World food commodity prices in August logged their largest monthly drop since December 2008, the United Nations food agency said on Thursday – unwelcome news for Europe’s struggling farmers.
The Food and Agriculture Organization’s (FAO) food price index – which measures monthly changes for a basket of cereals, oil seeds, dairy, meat and sugar – averaged 155.7 points in August, down 8.5 points or 5.2 percent from July.
“Ample supplies, a slump in energy prices, and concerns over China’s economic slowdown all contributed to the sharpest fall of the FAO Food Price Index in almost seven years,” the FAO said in a statement.
In addition, other factors – such as changing dietary habits and the Russian embargo on Western food products – have pushed down prices for beef, pork and milk.
Disgruntled European farmers have lately been protesting the sinking value of their goods. Hit by a confluence of several factors, agricultural commodity prices are continuing their downward slide – with no end in sight.
No end in sight
FAO senior economist Abdolreza Abbassian said there were no harbingers of an upward price trend in the months ahead, adding that signs of a slowdown in China were being reflected in imports of agricultural commodities like soybeans.

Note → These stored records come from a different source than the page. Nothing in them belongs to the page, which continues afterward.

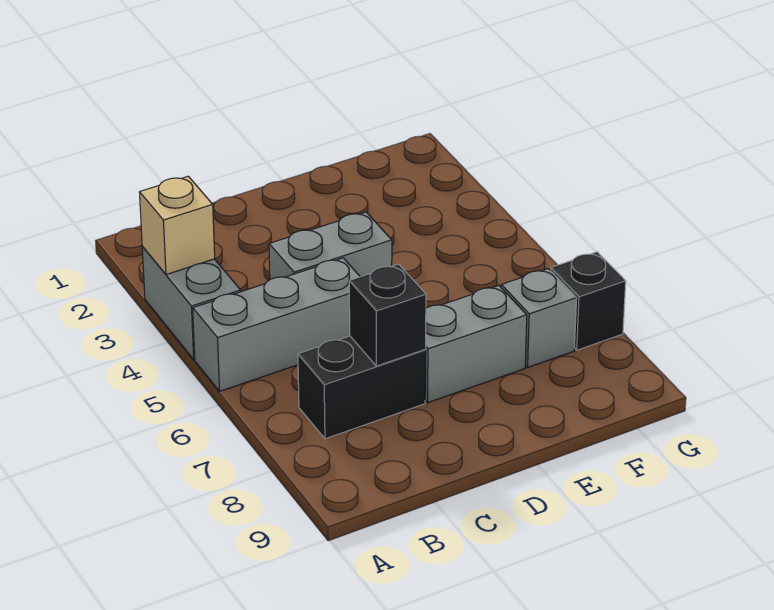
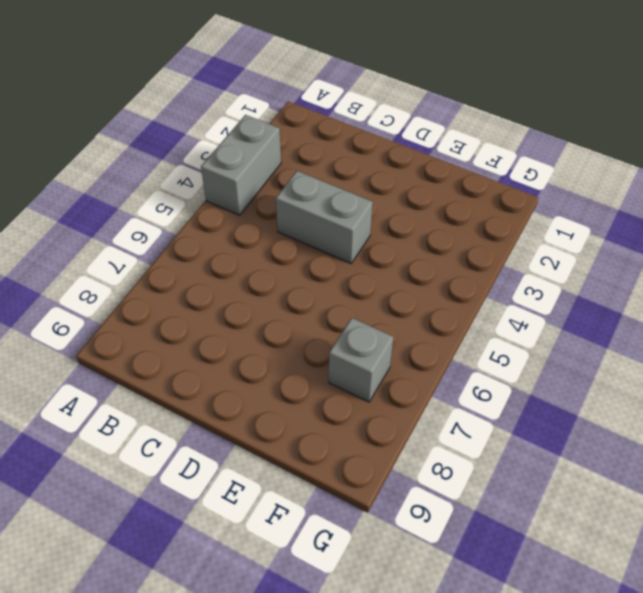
none -> grey brick A5:C5 level 1
none -> black brick B7:C7 level 1

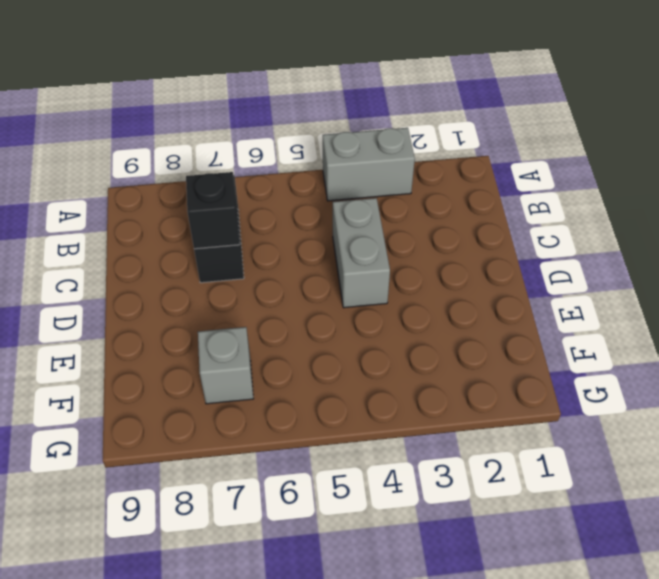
none -> grey brick A5:C5 level 1
none -> grey brick D7:E7 level 1

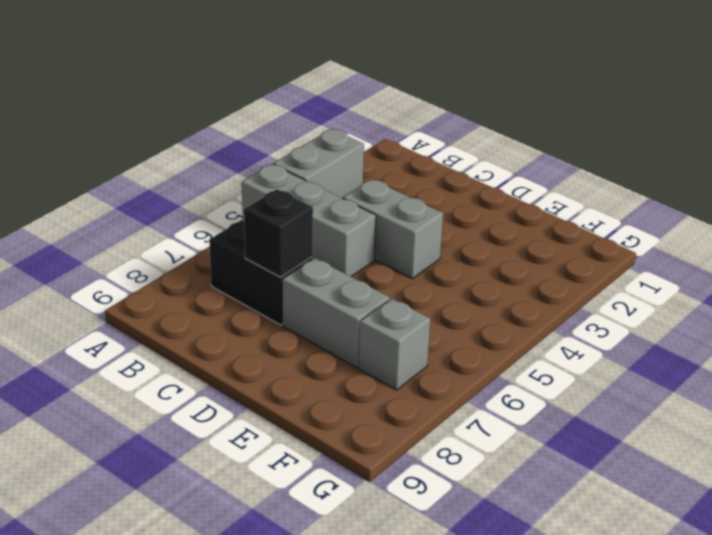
none -> black brick G7 level 1
none -> tan brick A3 level 2

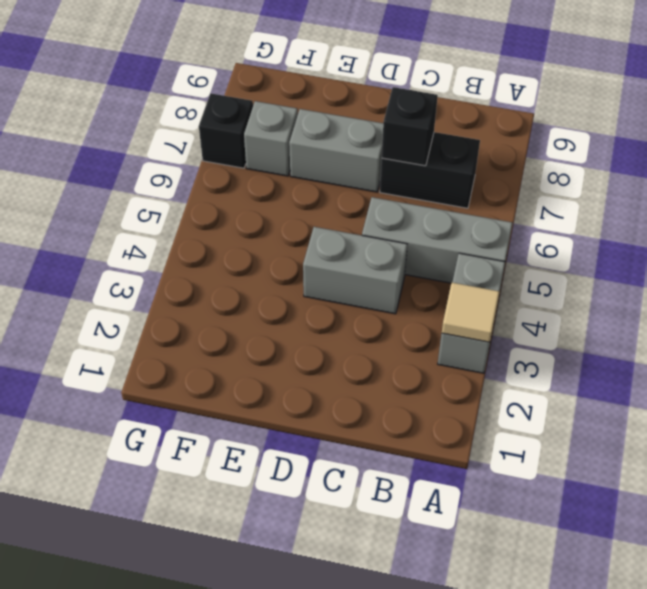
tan tile A3 level 2 -> tan brick A3 level 2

China is the world’s biggest importer of soy.
“A country of that population and size slowing down affects all sectors, agriculture included,” Abbassian said.
The UN agency is also forecasting increased production of cereal, coarse grains, wheat and rice for 2015, which will likely further push down prices.
Prices fell for all commodities on the index, with the exception of meat, which remained virtually unchanged from July. Although they’ve held steady, meat prices have nevertheless dropped 18 percent since their historic peak a year earlier in August 2014.
Earlier this month, thousands of farmers and more than 1,000 tractors descended on Brussels to protest against slumping food prices, soaring costs and high taxes – all of which, they said, were threatening their livelihoods.
The demonstration was the culmination of months of growing anger that saw farmers block key cities, dump manure and rotting vegetables in the streets and, in one case, send pigs running through supermarket aisles.
On September 7, the European Commission announced a 500-million-euro ($560-million) package in emergency funds to help ease the pressure on the industry.